▸ **Passage to read**
*** Begin section ***

Understanding Ryu OpenFlow Controller, mininet, WireShark and tcpdump
This is probably one of the longest posts I have written on Stack Overflow. I have been learning about OpenFlow, SDN and Ryu and would like to document my knowledge for a beginner here. Please correct/edit my post if needed.
This short guide assumes you already have knowledge of computer networks and major networking protocols. This guide will help you get started with OpenFlow from system setup.
1. What is OpenFlow and SDN?
Please read SDN / OpenFlow | Flowgrammable.
Further reading: The Future of Networking, and the Past of Protocols by Scott Shenker and Software-defined Networking, IEEE INFOCOM 2009.
Before you start:
The Infrastructure layer includes the routers and switches inside the network core.
The Control layer includes the PC that runs an OpenFlow controller along with the controller itself.
The Application layer includes the applications that run on top of that controller. In Ryu, these applications are written in Python.
OpenFlow is a protocol using which the Infrastructure and the Control layer interact. OpenFlow does not provide an API of itself. It is an open source protocol that is used by vendors who develop OpenFlow capable switches and by developers who write the controllers, like Ryu. The API is provided by the controller.

*** End section ***

▸ **Listed entries**

*** Begin section ***

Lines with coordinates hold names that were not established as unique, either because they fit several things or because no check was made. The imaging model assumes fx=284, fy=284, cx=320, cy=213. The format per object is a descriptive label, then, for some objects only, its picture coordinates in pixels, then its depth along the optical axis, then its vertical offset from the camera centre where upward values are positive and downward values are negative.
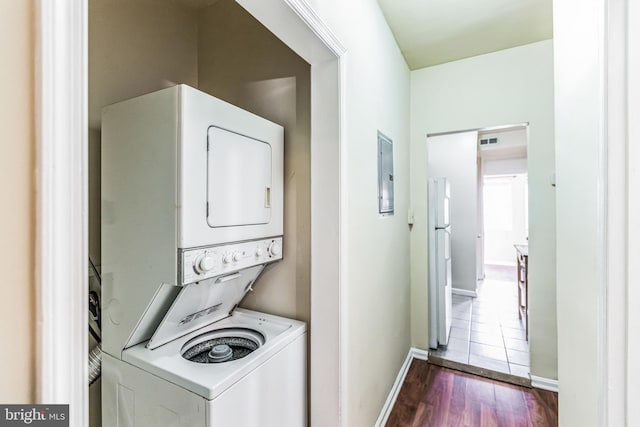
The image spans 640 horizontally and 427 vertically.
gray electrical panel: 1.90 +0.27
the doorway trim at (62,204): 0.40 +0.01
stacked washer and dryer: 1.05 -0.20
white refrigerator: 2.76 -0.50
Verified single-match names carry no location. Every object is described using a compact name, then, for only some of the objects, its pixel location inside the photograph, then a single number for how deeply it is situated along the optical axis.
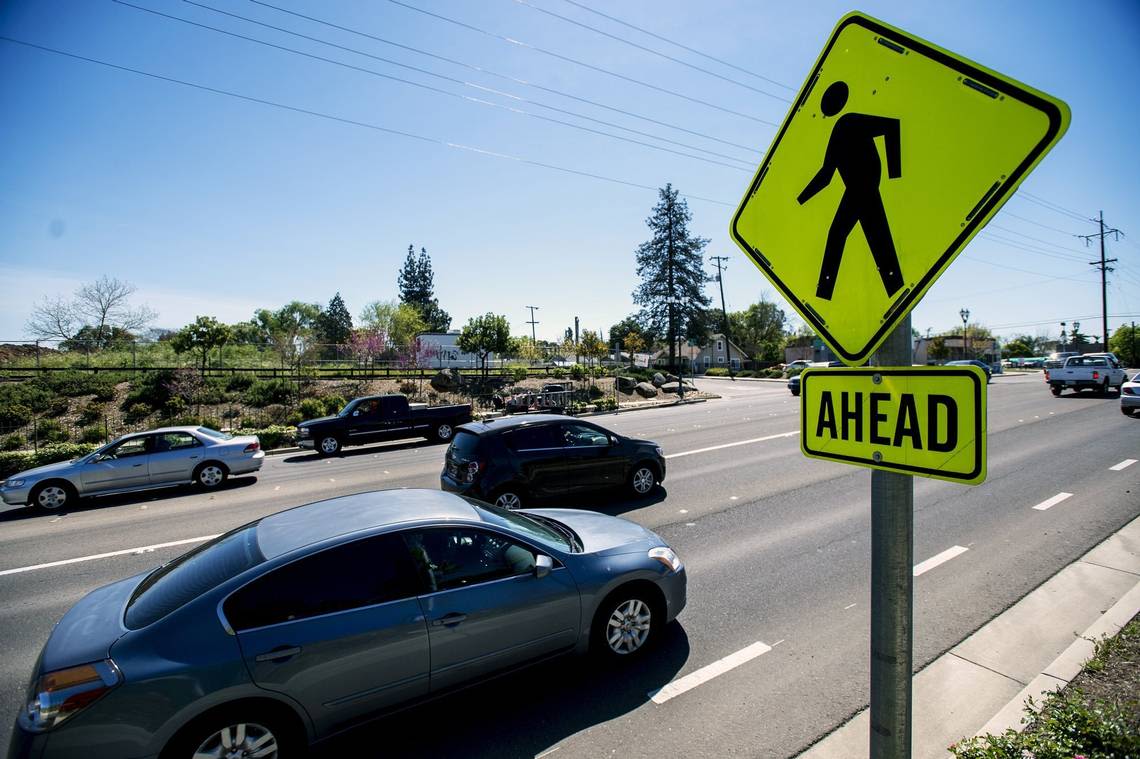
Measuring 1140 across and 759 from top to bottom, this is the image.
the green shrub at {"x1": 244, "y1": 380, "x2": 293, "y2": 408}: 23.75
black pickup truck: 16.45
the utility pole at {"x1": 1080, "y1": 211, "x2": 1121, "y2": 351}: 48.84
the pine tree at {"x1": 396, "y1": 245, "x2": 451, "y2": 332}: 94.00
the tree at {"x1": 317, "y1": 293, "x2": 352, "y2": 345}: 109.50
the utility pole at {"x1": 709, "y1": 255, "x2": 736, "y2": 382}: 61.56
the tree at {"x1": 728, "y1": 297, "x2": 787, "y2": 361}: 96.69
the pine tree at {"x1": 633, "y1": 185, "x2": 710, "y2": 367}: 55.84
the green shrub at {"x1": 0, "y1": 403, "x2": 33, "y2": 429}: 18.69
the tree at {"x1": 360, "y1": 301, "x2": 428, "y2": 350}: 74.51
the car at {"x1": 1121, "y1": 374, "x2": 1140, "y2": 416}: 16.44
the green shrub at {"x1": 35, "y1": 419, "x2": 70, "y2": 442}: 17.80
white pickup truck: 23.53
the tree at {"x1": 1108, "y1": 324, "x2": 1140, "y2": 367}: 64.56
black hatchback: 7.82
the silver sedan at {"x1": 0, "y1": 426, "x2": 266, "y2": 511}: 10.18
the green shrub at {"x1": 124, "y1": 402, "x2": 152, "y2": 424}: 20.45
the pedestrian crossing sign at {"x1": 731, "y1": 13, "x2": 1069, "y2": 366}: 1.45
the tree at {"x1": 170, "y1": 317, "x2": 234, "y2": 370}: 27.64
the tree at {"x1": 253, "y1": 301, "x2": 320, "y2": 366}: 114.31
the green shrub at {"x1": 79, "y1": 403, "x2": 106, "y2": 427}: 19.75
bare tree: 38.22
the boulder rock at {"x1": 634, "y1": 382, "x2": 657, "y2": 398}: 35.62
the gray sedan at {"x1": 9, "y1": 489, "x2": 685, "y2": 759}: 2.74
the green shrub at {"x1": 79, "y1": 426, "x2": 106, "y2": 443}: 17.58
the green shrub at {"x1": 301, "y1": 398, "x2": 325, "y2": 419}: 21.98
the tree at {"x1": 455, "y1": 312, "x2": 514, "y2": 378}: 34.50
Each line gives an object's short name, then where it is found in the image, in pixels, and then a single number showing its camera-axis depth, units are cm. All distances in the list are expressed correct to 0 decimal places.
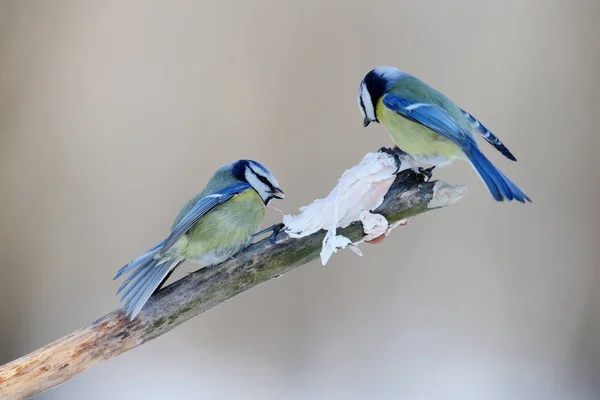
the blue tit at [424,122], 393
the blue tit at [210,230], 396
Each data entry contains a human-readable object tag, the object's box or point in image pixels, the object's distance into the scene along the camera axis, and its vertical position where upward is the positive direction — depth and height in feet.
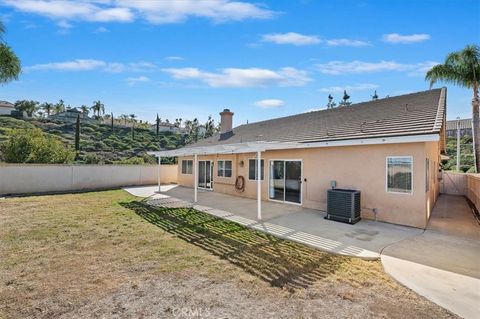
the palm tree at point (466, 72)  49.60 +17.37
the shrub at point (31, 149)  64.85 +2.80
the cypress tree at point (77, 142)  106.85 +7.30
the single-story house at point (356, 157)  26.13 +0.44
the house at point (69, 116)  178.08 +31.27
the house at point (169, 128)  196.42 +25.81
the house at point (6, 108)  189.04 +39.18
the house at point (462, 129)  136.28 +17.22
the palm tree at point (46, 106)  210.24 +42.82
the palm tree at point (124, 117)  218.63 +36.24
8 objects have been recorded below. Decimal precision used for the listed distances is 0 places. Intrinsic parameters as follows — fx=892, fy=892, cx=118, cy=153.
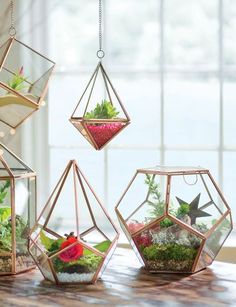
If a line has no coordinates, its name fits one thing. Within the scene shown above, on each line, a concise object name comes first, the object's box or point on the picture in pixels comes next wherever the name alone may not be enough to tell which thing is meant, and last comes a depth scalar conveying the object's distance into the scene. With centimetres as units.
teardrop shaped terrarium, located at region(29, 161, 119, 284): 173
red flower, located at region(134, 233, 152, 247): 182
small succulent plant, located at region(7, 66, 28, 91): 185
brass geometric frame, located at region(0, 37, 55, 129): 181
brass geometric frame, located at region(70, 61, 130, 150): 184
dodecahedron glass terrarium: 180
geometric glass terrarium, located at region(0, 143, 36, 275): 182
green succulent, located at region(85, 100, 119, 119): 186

*** End section ***
*** Begin section ***

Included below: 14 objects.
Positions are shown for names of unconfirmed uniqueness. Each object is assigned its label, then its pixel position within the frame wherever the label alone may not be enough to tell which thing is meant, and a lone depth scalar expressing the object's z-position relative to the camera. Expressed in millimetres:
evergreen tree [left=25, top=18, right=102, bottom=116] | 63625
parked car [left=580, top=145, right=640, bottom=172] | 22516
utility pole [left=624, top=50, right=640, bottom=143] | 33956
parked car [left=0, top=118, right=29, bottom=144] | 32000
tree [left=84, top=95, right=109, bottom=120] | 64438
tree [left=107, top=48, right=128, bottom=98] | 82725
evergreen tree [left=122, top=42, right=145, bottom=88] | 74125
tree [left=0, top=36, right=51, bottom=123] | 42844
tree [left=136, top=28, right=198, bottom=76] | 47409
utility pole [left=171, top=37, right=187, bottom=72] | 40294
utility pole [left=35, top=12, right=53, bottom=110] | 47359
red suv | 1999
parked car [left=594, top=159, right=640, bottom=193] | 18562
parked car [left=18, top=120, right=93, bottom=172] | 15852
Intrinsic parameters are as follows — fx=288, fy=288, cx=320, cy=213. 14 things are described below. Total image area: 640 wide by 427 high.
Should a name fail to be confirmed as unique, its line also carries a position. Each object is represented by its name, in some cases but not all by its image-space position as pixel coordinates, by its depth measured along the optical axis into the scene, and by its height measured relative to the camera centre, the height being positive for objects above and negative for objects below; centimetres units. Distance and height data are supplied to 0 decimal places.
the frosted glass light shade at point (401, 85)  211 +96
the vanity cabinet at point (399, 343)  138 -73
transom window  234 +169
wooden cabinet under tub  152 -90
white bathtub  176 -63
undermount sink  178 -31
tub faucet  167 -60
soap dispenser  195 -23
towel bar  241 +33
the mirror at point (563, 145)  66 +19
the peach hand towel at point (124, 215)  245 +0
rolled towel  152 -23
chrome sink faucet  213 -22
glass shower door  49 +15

*** End section ***
*** Begin section ***

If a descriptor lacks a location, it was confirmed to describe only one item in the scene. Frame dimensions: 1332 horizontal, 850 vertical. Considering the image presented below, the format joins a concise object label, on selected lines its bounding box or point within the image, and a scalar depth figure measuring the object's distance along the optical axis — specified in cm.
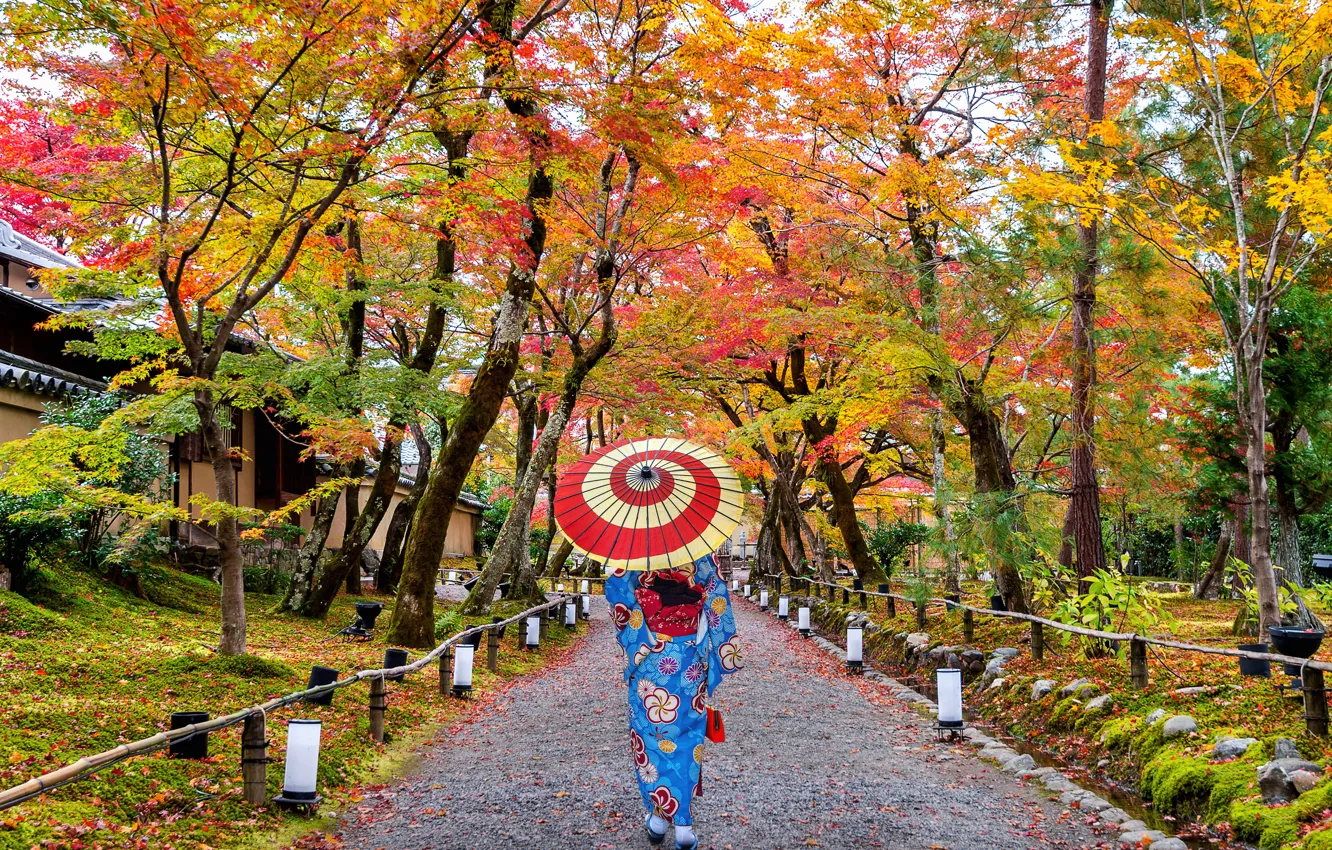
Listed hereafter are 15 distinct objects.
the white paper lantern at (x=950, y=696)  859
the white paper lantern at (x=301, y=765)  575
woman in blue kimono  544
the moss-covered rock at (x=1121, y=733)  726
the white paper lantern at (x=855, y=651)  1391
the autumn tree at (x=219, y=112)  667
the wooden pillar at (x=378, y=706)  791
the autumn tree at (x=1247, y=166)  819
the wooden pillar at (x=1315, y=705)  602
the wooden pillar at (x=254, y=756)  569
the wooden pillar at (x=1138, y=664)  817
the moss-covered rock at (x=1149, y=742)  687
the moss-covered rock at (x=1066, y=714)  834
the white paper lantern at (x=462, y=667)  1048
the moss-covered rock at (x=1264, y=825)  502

*** End section ***

▸ **Work task 1**
Answer these from the OpenFlow guide:
(a) What language are Ryu applications written in?
(b) What does the Control layer include?
(c) What knowledge does the guide assume the reader already has?
▸ **Work task 2**
According to the OpenFlow guide, why did its writer put the post together? Answer in one to three sentences.

▸ **Task output 1**
(a) Python.
(b) The PC that runs an OpenFlow controller, along with the controller itself.
(c) Knowledge of computer networks and major networking protocols.

▸ **Task output 2**
The writer had been learning about OpenFlow, SDN and Ryu. The post was meant to document that knowledge for beginners.